Dabei war der Anteil klimaschädlicher Produkte in der Fernsehwerbung höher als auf YouTube.
Hauptklimasünder: Schokolade, Autos und Beauty-Produkte
Die Studie identifizierte insbesondere einige Produktgruppen als besonders klimarelevant. Bei 86 Prozent der Spots aus der Kategorie "Schokolade, Eis & Gummibären" wurde eine hohe Klimaschädlichkeit festgestellt, hauptsächlich aufgrund des hohen CO2-Fußabdrucks von Schokolade.
Ähnlich hohe Anteile klimaschädlicher Produkte wurden in den Gruppen "Autos & Autodienstleister" (78 Prozent) und "Körperpflege, Hygiene & Beauty" (72 Prozent) gefunden.
Weiterhin waren auch "Gutscheine und Geschenke" (62 Prozent) sowie "Reise & Tourismus" (60 Prozent) signifikant klimaschädlich.
Die Klimaschädlichkeit einiger der beworbenen Produkte ist so erheblich, dass der Kauf eines einzigen der beworbenen Autos, Flüge oder Urlaubsziele oder auch einer einzigen Kreuzfahrt das faire Pro-Kopf-CO2-Budget eines Menschen für ein ganzes Jahr und alle Lebensbereiche, das bei 1,5 Tonnen liegt, größtenteils aufbrauchen oder sogar weit überschreiten würde.
Verschleierungstaktiken in der Werbung
Die Studie weist zudem darauf hin, dass Werbestrategien oft darauf abzielen, die Klimaschädlichkeit des Produkts zu verschleiern oder sogar ins Gegenteil zu verkehren.
So werden beispielsweise Fernreisen mit Naturschutz in Verbindung gebracht, verbrauchsintensive Hybrid-SUVs werden mit Wildtieren und Naturlandschaften beworben und der Konsum von Kaffeekapseln wird als Ersatz für gescheiterte Klimapolitik präsentiert.
Verletzung des Medienstaatsvertrags: Aufruf zur konsequenten Medienpolitik
Angesichts dieser Befunde fordern die Autoren der Studie ein konsequentes Eingreifen der Medienpolitik. Sie schlagen unter anderem verpflichtende Warnhinweise bei Spots für klimaschädliche Güter, Werbeverbote für bestimmte Produktgruppen oder die Entwicklung eines dynamischen Preis- bzw. Umlagesystems vor. Dabei würde Werbung für klimaschädliche Güter teurer werden, während Werbung für klimafreundliche Produkte begünstigt würde.

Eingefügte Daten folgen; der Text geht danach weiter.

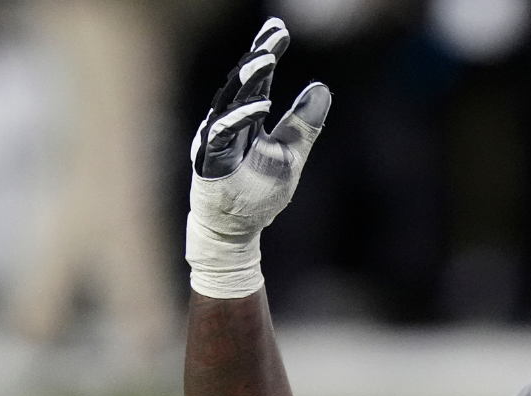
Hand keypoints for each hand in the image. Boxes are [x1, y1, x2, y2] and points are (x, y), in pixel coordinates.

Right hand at [186, 17, 332, 298]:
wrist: (236, 232)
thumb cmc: (260, 194)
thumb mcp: (292, 155)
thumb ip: (304, 124)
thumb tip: (321, 88)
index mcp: (246, 119)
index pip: (257, 80)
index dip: (266, 53)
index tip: (278, 29)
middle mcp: (228, 125)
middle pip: (241, 85)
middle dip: (257, 59)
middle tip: (273, 37)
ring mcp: (215, 142)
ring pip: (229, 103)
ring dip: (248, 81)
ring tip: (266, 59)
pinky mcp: (209, 162)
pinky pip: (221, 136)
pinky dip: (239, 119)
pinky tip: (259, 105)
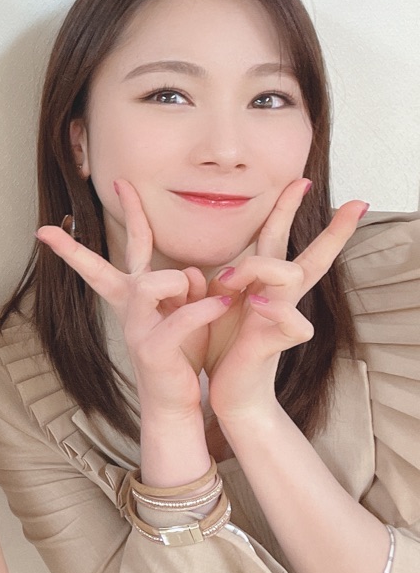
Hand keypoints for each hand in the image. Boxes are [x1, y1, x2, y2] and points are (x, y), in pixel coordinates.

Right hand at [37, 180, 230, 418]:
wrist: (177, 401)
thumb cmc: (183, 354)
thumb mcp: (189, 311)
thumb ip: (189, 286)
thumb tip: (190, 273)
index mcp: (141, 292)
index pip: (133, 244)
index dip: (129, 212)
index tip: (118, 183)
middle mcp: (130, 305)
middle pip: (111, 260)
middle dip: (102, 233)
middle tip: (96, 198)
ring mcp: (136, 326)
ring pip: (153, 283)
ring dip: (182, 284)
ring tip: (209, 296)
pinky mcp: (151, 349)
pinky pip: (179, 318)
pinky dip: (203, 310)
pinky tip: (222, 306)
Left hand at [206, 179, 367, 423]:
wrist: (231, 392)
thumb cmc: (223, 347)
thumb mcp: (216, 303)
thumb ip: (222, 279)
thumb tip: (216, 262)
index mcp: (262, 284)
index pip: (277, 239)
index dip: (287, 210)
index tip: (302, 180)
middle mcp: (279, 297)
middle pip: (310, 255)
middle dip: (333, 230)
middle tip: (358, 203)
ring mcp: (282, 318)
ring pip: (292, 274)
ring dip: (257, 268)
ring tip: (226, 282)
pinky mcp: (277, 342)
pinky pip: (293, 322)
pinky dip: (276, 310)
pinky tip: (257, 305)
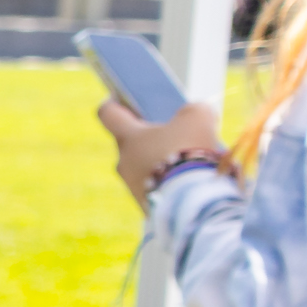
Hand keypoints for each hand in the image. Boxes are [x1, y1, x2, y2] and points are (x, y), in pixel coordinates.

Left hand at [103, 93, 222, 200]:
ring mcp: (133, 187)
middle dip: (153, 137)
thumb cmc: (190, 150)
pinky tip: (195, 180)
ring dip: (166, 162)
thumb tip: (195, 115)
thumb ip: (193, 111)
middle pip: (132, 143)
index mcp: (128, 138)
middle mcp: (123, 163)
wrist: (192, 200)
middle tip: (178, 134)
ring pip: (146, 167)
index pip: (109, 114)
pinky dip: (173, 182)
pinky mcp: (148, 206)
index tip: (119, 100)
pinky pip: (158, 187)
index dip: (114, 105)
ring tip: (195, 160)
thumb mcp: (197, 119)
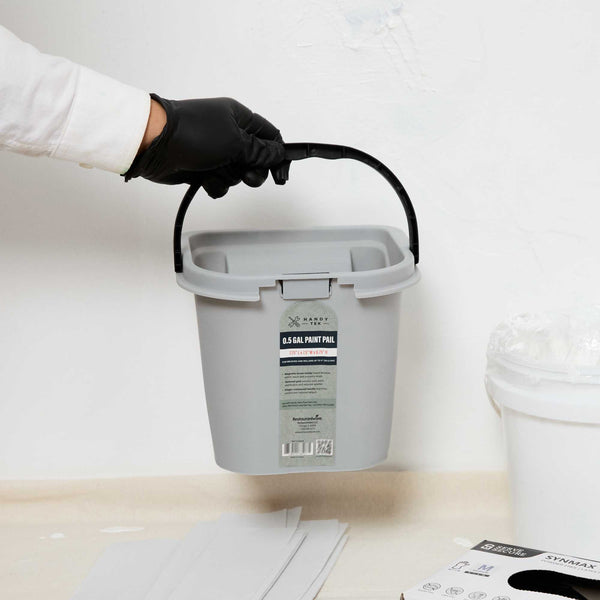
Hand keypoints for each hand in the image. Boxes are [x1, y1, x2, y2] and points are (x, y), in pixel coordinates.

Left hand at [124, 95, 284, 197]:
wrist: (154, 145)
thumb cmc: (190, 133)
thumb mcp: (235, 141)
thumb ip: (261, 152)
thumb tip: (278, 153)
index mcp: (239, 118)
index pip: (269, 136)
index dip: (277, 154)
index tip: (280, 172)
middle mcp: (228, 134)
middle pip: (256, 160)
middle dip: (252, 171)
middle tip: (246, 175)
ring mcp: (215, 152)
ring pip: (237, 174)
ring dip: (229, 178)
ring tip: (216, 171)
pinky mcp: (202, 168)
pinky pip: (220, 183)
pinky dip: (214, 185)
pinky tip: (204, 179)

In einem Arbeitspapier, das die Studie ergänzt, wird festgestellt, dass der Medienstaatsvertrag verletzt
Dort heißt es in § 8 Absatz 4, dass Werbung keine Verhaltensweisen fördern dürfe, "die die Gesundheit oder Sicherheit sowie in hohem Maße den Schutz der Umwelt gefährden".
Daher bestehe dringender Handlungsbedarf, um diese Verletzung zu korrigieren und eine konsequente Medienpolitik zu verfolgen, die den Klimawandel berücksichtigt und fördert.
Die Autoren des Arbeitspapiers schlagen eine Reihe von Maßnahmen vor, darunter jährliche Werbeberichte, verpflichtende Warnhinweise, Werbeverbote für bestimmte Produktgruppen, die Vorgabe eines Gesamtbudgets für CO2-Äquivalente und die Entwicklung eines dynamischen Preis- bzw. Umlagesystems.
Die Autoren appellieren daher an die Medienpolitik, dass sie Maßnahmen ergreift, um die Werbung für klimaschädliche Produkte einzudämmen. Angesichts des fortschreitenden Klimawandels und der verpflichtenden Klimaziele von Paris seo dies eine entscheidende Aufgabe.